__WHAT YOU SHOULD DO__:
An exact copy of every entry is the answer here, with no pictures.

-- INPUT DATA follows --

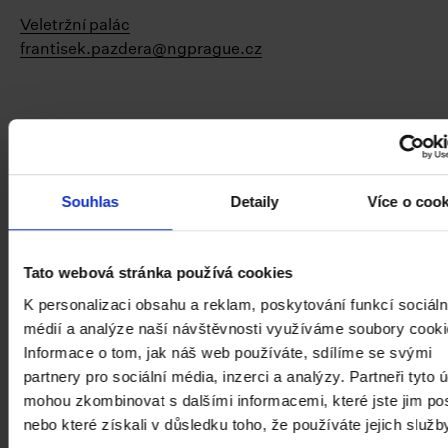
Veletržní palác
frantisek.pazdera@ngprague.cz
Facebook
Instagram
YouTube
PAGES.INDEX.SUBSCRIBE-LINK
Souhlas
Detaily
Více o coo
Tato webová stránka používá cookies
K personalizaci obsahu a reklam, poskytování funkcí sociáln
médií a analýze naší návštěvnosti využíváme soubory cooki
Informace o tom, jak náš web používáte, sdílíme se svými
Staňte se členem Klubu přátel NGP a
partnery pro sociální média, inzerci a analýzy. Partneři tyto 
podpořte nás.
mohou zkombinovat s dalšími informacemi, které jste jim pos
nebo které získali v důsledku toho, že používáte jejich služb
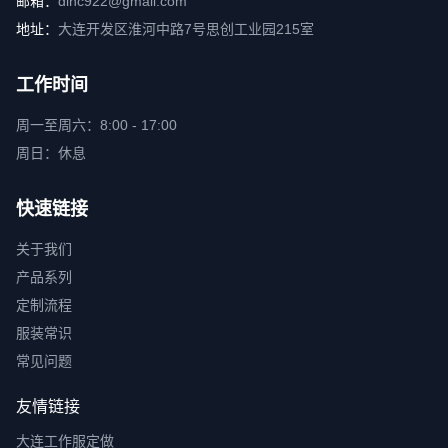
邮箱：
dlhc922@gmail.com
地址：
大连开发区淮河中路7号思创工业园215室
工作时间
周一至周六：8:00 - 17:00
周日：休息
快速链接
关于我们
产品系列
定制流程
服装常识
常见问题
友情链接
大连工作服定做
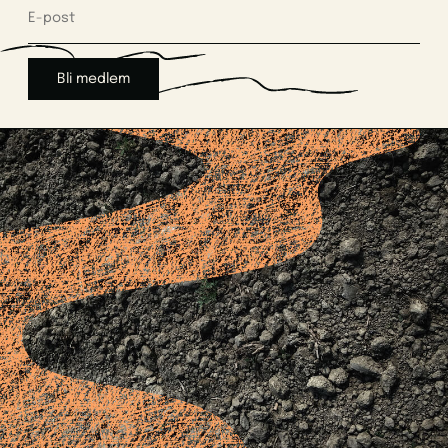
Bli medlem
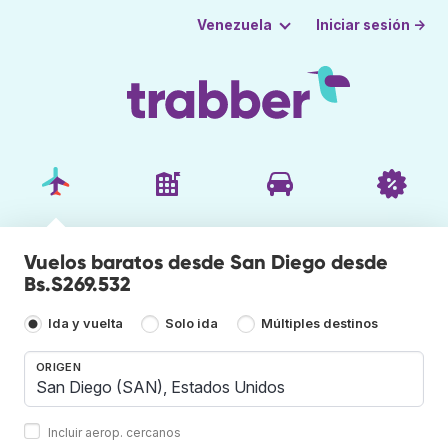
Iniciar sesión →
Venezuela
Vuelos baratos desde San Diego desde
Bs.S269.532
Ida y vuelta
Solo ida
Múltiples destinos
ORIGEN
Incluir aerop. cercanos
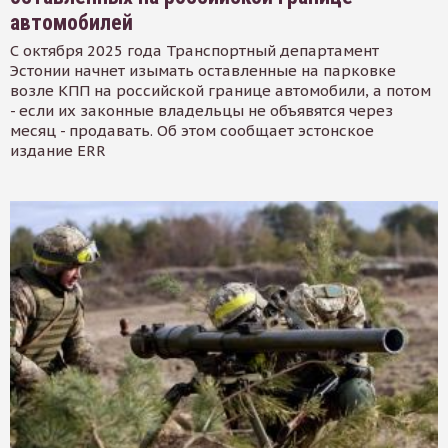
автомобилей
С октября 2025 года Транспортный департамент
Эстонии начнет изымать оставленные на парковке
возле КПП на российской границе автомобили, а потом
- если их законные владельцы не объявятся через
месяц - продавать. Об этом сообщает эстонское
издание ERR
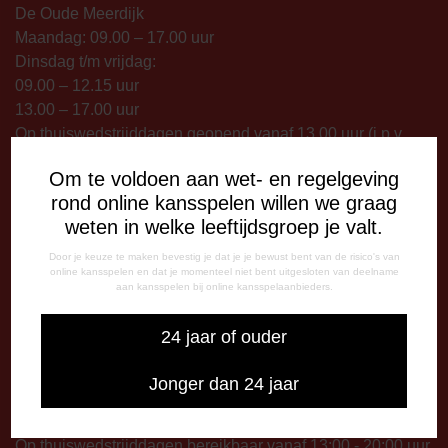
De Oude Meerdijk
Maandag: 09.00 – 17.00 uur
Dinsdag t/m vrijdag:
09.00 – 12.15 uur
13.00 – 17.00 uur
Op thuiswedstrijddagen geopend vanaf 13.00 uur (i.p.v.
09.00 uur).
Om te voldoen aan wet- en regelgeving
rond online kansspelen willen we graag
TELEFONISCHE BEREIKBAARHEID
weten in welke leeftijdsgroep je valt.
Telefonisch bereikbaar op:
Dinsdag
Door je keuze te maken bevestig je dat je je bewust bent van de risico's van
online kansspelen en dat je momenteel niet bent uitgesloten van deelname
09:00 - 12:15 uur
aan kansspelen bij online kansspelaanbieders.
13:00 - 17:00 uur
Woensdag
24 jaar of ouder
13:00 - 17:00 uur
Vrijdag
Jonger dan 24 jaar
09:00 - 12:15 uur
13:00 - 17:00 uur
Op thuiswedstrijddagen bereikbaar vanaf 13:00 - 20:00 uur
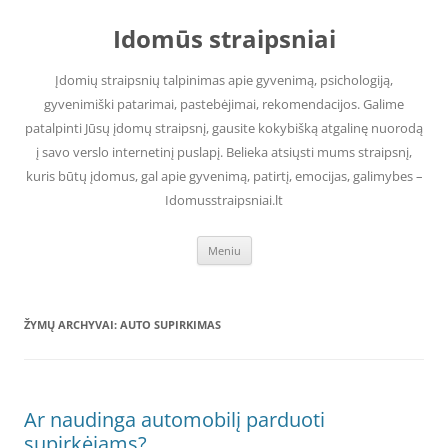
Pereiti
prie
Idomūs straipsniai
turinio
Įdomių straipsnių talpinimas apie gyvenimą, psichologiją,
gyvenimiški patarimai, pastebėjimai, rekomendacijos. Galime
patalpinti Jūsų įdomų straipsnį, gausite kokybišką atgalinę nuorodą
į savo verslo internetinį puslapį. Belieka atsiųsti mums straipsnį,
kuris būtų įdomus, gal apie gyvenimą, patirtį, emocijas, galimybes –
Idomusstraipsniai.lt
Meniu
ŽYMŲ ARCHYVAI:
AUTO SUPIRKIMAS
Ar naudinga automobilį parduoti
supirkėjams?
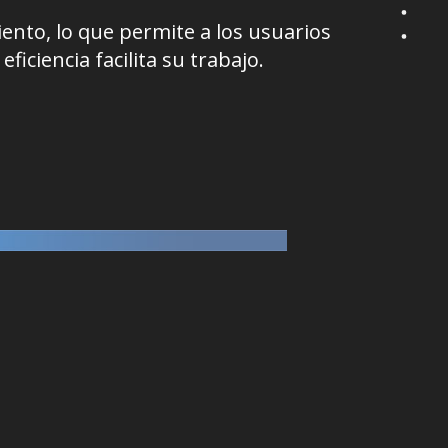
ento, lo que permite a los usuarios
iciencia facilita su trabajo.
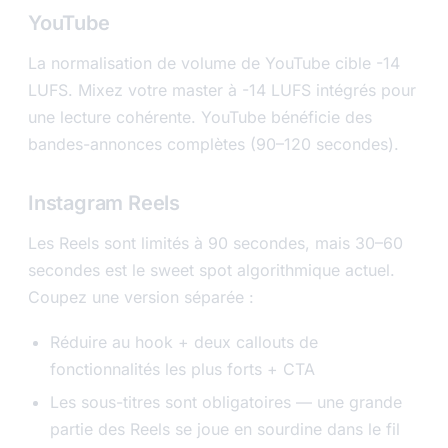
YouTube
La normalisation de volume de YouTube cible -14
LUFS. Mixez votre master à -14 LUFS intégrés pour
une lecture cohérente. YouTube bénéficie des
bandes-annonces complètes (90–120 secondes).
Instagram Reels
Les Reels sont limités à 90 secondes, mais 30–60
secondes est le sweet spot algorithmique actuel.
Coupez une version séparée :
Réduire au hook + deux callouts de
fonctionnalités les plus forts + CTA
Les sous-titres sont obligatoires — une grande
partie des Reels se joue en sourdine dans le fil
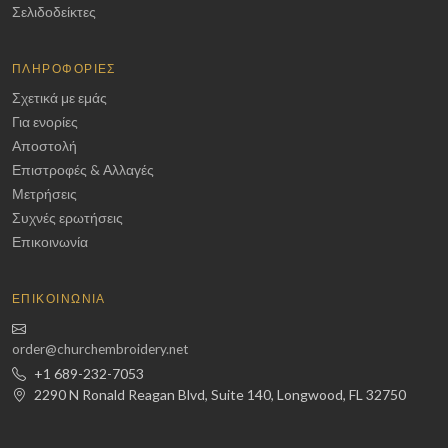
Σελιδοδείκτες
ΠΛΗΡΟΦΟΡΊΕΣ
Σχετικά με εμάς
Για ενορίες
Αποστολή
Επιστροφές & Αλλαγές
Μετρήσεις
Συχνές ερωτήσεις
Επικοινωνία
ΕΠΙΚΟΙΝΩΝΊΑ
order@churchembroidery.net
+1 689-232-7053
2290 N Ronald Reagan Blvd, Suite 140, Longwood, FL 32750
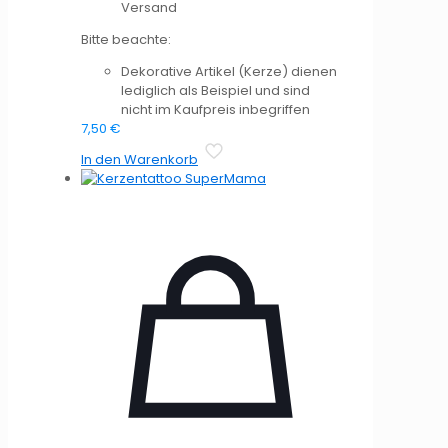
Versand
Bitte beachte:
Dekorative Artikel (Kerze) dienen
lediglich als Beispiel und sind
nicht im Kaufpreis inbegriffen
7,50
€
In den Warenkorb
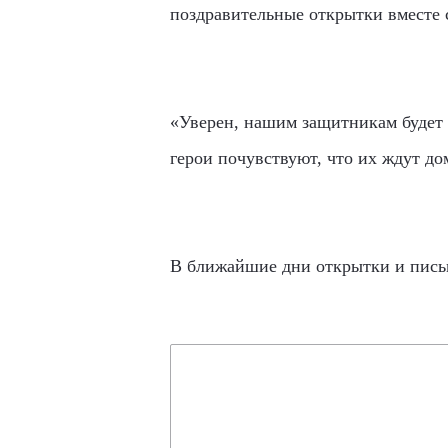
поздравительные открытки вместе 
«Уверен, нашим защитникам будет 
герои почувствуют, что их ждут до
В ближайшие дни открытки и письм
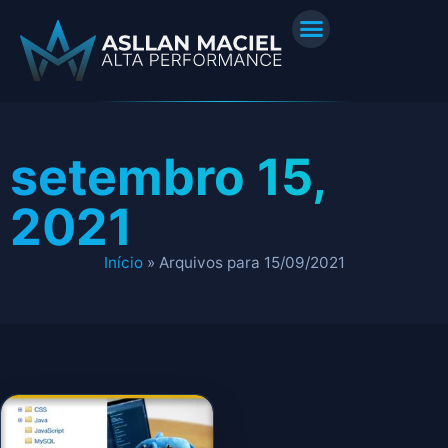
setembro 15,
2021
Início
»
Arquivos para 15/09/2021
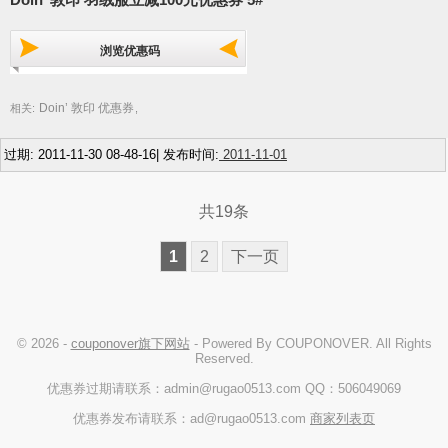
浏览优惠码
Doin’ 敦印 优惠券
相关:
,
过期: 2011-11-30 08-48-16| 发布时间:
2011-11-01
共19条
1
2
下一页
© 2026 -
couponover旗下网站
- Powered By COUPONOVER. All Rights
Reserved.
优惠券过期请联系：admin@rugao0513.com QQ：506049069
优惠券发布请联系：ad@rugao0513.com
商家列表页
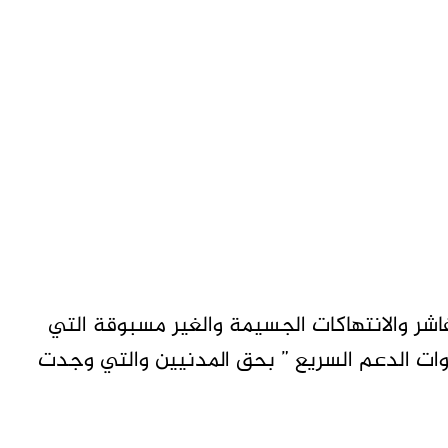
شر والانتهاكات الجسيمة والغير مسبوقة التي
“قوات الدعم السريع ” بحق المدنيين والتي وجدت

-- INPUT DATA concluded --

__RESULT FOR THIS TASK__:
Veletržní palác
frantisek.pazdera@ngprague.cz
Facebook
Instagram
YouTube
PAGES.INDEX.SUBSCRIBE-LINK
Souhlas
Detaily
Více o coo
Tato webová stránka používá cookies
K personalizaci obsahu a reklam, poskytování funkcí sociáln
médií a analýze naší návštěvnosti využíváme soubory cooki
Informace o tom, jak náš web používáte, sdílíme se svými
Staňte se členem Klubu přátel NGP a
partnery pro sociální média, inzerci a analýzy. Partneři tyto 
podpořte nás.
mohou zkombinovat s dalšími informacemi, které jste jim pos
nebo které získali v důsledku toho, že používáte jejich služb
邮箱：
dlhc922@gmail.com
地址：
大连开发区淮河中路7号思创工业园215室
工作时间
周一至周六：8:00 - 17:00
周日：休息
快速链接
关于我们
产品系列
定制流程
服装常识
常见问题
友情链接
大连工作服定做
Bli medlem
Iniciar sesión →
Venezuela
Vuelos baratos desde San Diego desde
Bs.S269.532
Ida y vuelta
Solo ida
Múltiples destinos
ORIGEN
Incluir aerop. cercanos
автомобилей
С октября 2025 года Транспортный департамент
Эстонии начнет изымать оставленные на парковке
возле КПП на российской границе автомобили, а потом
- если их законные владельцы не объявятся через
месяц - продавать. Об этом сообщает эстонское
издание ERR
De Oude Meerdijk
Maandag: 09.00 – 17.00 uur
Dinsdag t/m vrijdag:
09.00 – 12.15 uur
13.00 – 17.00 uur
Op thuiswedstrijddagen geopend vanaf 13.00 uur (i.p.v.
09.00 uur).
Om te voldoen aan wet- en regelgeving
rond online kansspelen willen we graag
TELEFONISCHE BEREIKBAARHEID
weten in welke leeftijdsgroep je valt.
Telefonisch bereikbaar op:
Dinsdag
Door je keuze te maken bevestig je dat je je bewust bent van de risico's van
online kansspelen en dat je momenteel niet bent uitgesloten van deelname
09:00 - 12:15 uur
aan kansspelen bij online kansspelaanbieders.
13:00 - 17:00 uur
Woensdag
24 jaar of ouder
13:00 - 17:00 uur
Vrijdag
Jonger dan 24 jaar
09:00 - 12:15 uur
13:00 - 17:00 uur
Op thuiswedstrijddagen bereikbaar vanaf 13:00 - 20:00 uur
Pereiti
prie
Idomūs straipsniai
turinio
Įdomių straipsnių talpinimas apie gyvenimą, psichologiją,
gyvenimiški patarimai, pastebėjimai, rekomendacijos. Galime
patalpinti Jūsų įdomų straipsnį, gausite kokybišką atgalinę nuorodą
į savo verslo internetinį puslapį. Belieka atsiųsti mums straipsnį,
kuris būtų įdomus, gal apie gyvenimą, patirtį, emocijas, galimybes –
Idomusstraipsniai.lt
Meniu
ŽYMŲ ARCHYVAI:
AUTO SUPIRKIMAS
Ar naudinga automobilį parduoti
supirkėjams?
ento, lo que permite a los usuarios
iciencia facilita su trabajo.
YouTube
La normalisation de volume de YouTube cible -14
LUFS. Mixez votre master à -14 LUFS intégrés pour
une lecture cohérente. YouTube bénéficie des
bandes-annonces complètes (90–120 secondes).
Instagram Reels
Les Reels sont limités à 90 secondes, mais 30–60
secondes est le sweet spot algorithmique actuel.
Coupez une version séparée :
Réduire au hook + deux callouts de
fonctionnalités les plus forts + CTA
Les sous-titres sont obligatoires — une grande
partie des Reels se joue en sourdine dans le fil
Σελιδοδείκτες
ΠΛΗΡΟΦΟΡΊΕΣ
Σχετικά με εμάς
Για ενορίες
Αποστολή
Επιστροφές & Αλλαγές
Μετρήσεις
Συχνές ερωτήσεις
Επικοινωνία
ΕΠΙΚΟΙΝΩΝΊΑ
order@churchembroidery.net
+1 689-232-7053
2290 N Ronald Reagan Blvd, Suite 140, Longwood, FL 32750
Versand
Bitte beachte:
Dekorative Artikel (Kerze) dienen
lediglich als Beispiel und sind
nicht im Kaufpreis inbegriffen
7,50
€
In den Warenkorb
поздравительные открытки вместе 
«Уверен, нашим защитникам будет 
герои почувствуют, что их ждут до
В ближайшие дни открытки и письм
setembro 15,
2021
Início
»
Arquivos para 15/09/2021
浏览优惠码
Doin’ 敦印 优惠券
相关:
,
过期: 2011-11-30 08-48-16| 发布时间:
2011-11-01
共19条
1
2
下一页
© 2026 -
couponover旗下网站
- Powered By COUPONOVER. All Rights
Reserved.
优惠券过期请联系：admin@rugao0513.com QQ：506049069
优惠券发布请联系：ad@rugao0513.com
商家列表页
شر والانتهاكات الجسيمة والغير مسبوقة التي
“قوات الدعم السريع ” بحق المدنيين والتي وجدت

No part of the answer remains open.